**REQUIRED WORK**:
(a) In two sentences, summarize the passage on social judgment.
(b) How many lines in the entries contain the word "photo"? Give only the number.

**READING TEXT**:
Why? Its because we live in a judging society. For all that Americans supposedly are "live and let live," we're anything but that. Every day, hundreds of TV shows, web sites, magazines, and the like revel in exposing celebrities' private lives and thoughts. To ridiculing anyone who's a little different (and, a lot different too...). We even tune in to see horrible "real people," on shows like Judge Judy or the late great Jerry Springer Show, so we can revel in how awful these people are. We love judging all these people. And in the celebrity realm, anyone whose behavior gets slightly out of line has to go on some apology tour before they can regain their public standing. 

Many times the scorn is well deserved (like...Mel Gibson or Chris Brown or Bieber) but often it stems from holding some unpopular belief, or belonging to some disfavored organization, or supporting the wrong political party. Things that are totally legal, but socially disfavored. And often, beliefs that many people also hold but are afraid to express. "Who knew that guy was a REPUBLICAN??!?" Or gay, or Mormon, or into scotchy, scotch, scotch. Or in the commercial world, a company makes the same tired old product because they know that "works." They don't know that the new product will sell. So every store winds up looking like every other store. Every movie made is a sequel, or a permutation of some other successful movie. And so forth.

If you're someone who doesn't necessarily roll with the popular thing, you do the only thing you can. You hide. You conceal anything the least bit offensive or troubling or non-conformist. Its self-preservation. If you can't swim, you stay out of the water. If everyone around you is a raging atheist, you don't tell them you're a believer. And so forth. You go along to get along.

The result: everyone looks the same, sounds the same, acts the same. Whatever may happen to gain the greatest popular approval winds up as the "norm." Anything deviating from that must justify its existence.

**EXERCISE DATA**:

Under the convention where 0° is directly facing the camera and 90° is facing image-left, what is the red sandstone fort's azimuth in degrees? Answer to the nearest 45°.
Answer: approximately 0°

---

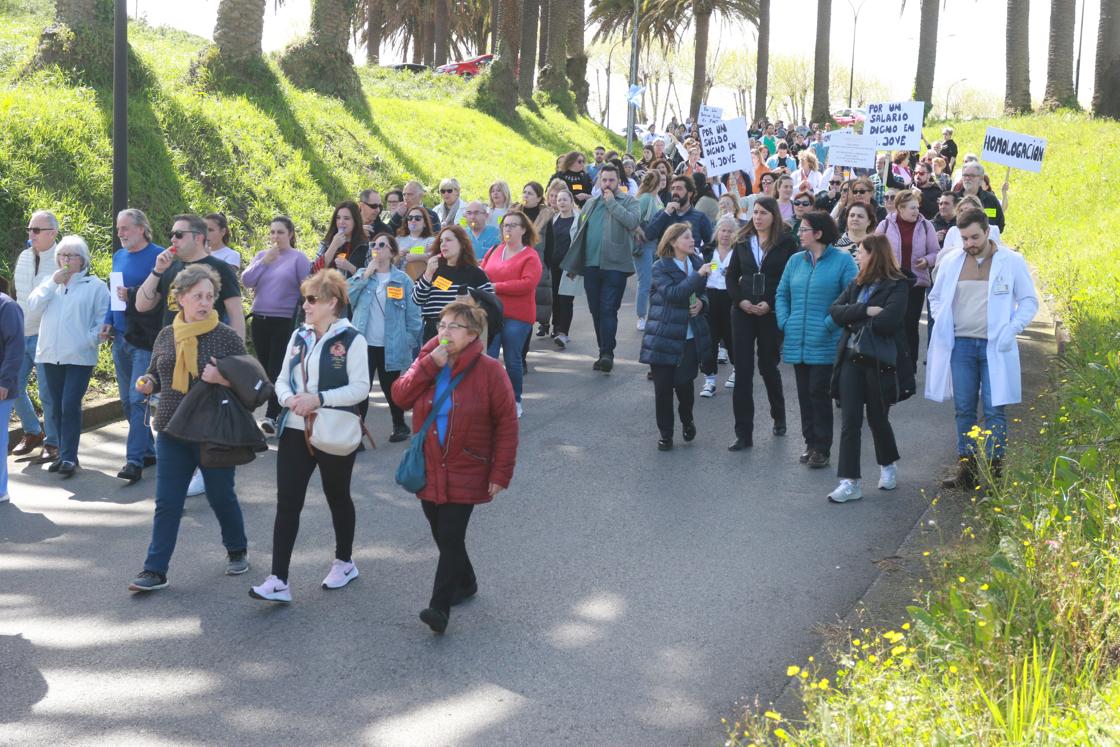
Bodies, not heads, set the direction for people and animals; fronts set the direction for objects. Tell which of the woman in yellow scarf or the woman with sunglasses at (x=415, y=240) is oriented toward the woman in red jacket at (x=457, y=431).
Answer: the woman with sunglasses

==

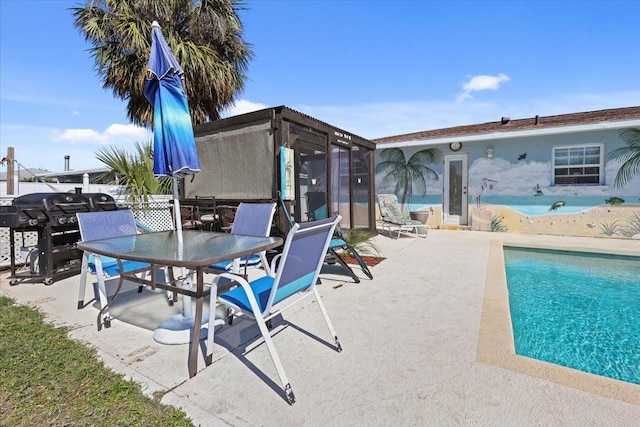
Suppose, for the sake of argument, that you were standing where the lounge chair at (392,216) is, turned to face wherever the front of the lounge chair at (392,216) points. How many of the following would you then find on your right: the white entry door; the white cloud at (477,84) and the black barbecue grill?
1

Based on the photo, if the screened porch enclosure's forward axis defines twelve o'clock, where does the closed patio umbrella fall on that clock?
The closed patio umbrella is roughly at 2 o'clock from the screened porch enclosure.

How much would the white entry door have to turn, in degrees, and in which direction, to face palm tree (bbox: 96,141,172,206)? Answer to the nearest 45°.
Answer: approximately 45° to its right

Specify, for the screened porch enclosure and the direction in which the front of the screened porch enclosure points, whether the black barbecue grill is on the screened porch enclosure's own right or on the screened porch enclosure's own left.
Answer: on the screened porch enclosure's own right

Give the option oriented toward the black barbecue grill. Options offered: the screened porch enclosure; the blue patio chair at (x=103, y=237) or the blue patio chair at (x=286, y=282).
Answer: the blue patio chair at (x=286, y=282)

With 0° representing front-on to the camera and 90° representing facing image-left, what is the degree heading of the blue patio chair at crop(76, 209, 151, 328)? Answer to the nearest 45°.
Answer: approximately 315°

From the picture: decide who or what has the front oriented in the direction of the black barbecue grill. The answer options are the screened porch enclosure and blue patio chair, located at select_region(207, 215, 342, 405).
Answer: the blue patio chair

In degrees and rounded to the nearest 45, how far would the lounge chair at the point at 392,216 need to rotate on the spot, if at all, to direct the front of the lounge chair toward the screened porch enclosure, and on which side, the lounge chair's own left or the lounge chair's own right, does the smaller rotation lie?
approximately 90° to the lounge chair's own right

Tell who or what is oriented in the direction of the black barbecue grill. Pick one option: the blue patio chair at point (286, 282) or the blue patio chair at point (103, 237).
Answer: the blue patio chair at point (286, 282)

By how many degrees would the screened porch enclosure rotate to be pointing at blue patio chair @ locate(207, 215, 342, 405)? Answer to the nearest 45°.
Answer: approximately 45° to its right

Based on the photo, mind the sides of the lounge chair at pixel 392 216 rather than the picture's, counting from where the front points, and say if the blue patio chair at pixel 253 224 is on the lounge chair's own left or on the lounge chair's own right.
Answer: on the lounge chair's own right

**YOUR WRITTEN ANSWERS**:
(a) The passage argues that Americans, despite claiming to "live and let live," form a judging society that revels in exposing celebrities and ridiculing anyone who is different, often scorning people for beliefs or affiliations that are legal but socially disfavored. As a result, people who don't follow the popular thing hide anything nonconformist to preserve themselves, so everyone ends up looking, sounding, and acting the same, and anything that deviates from the norm must justify its existence.

(b) 2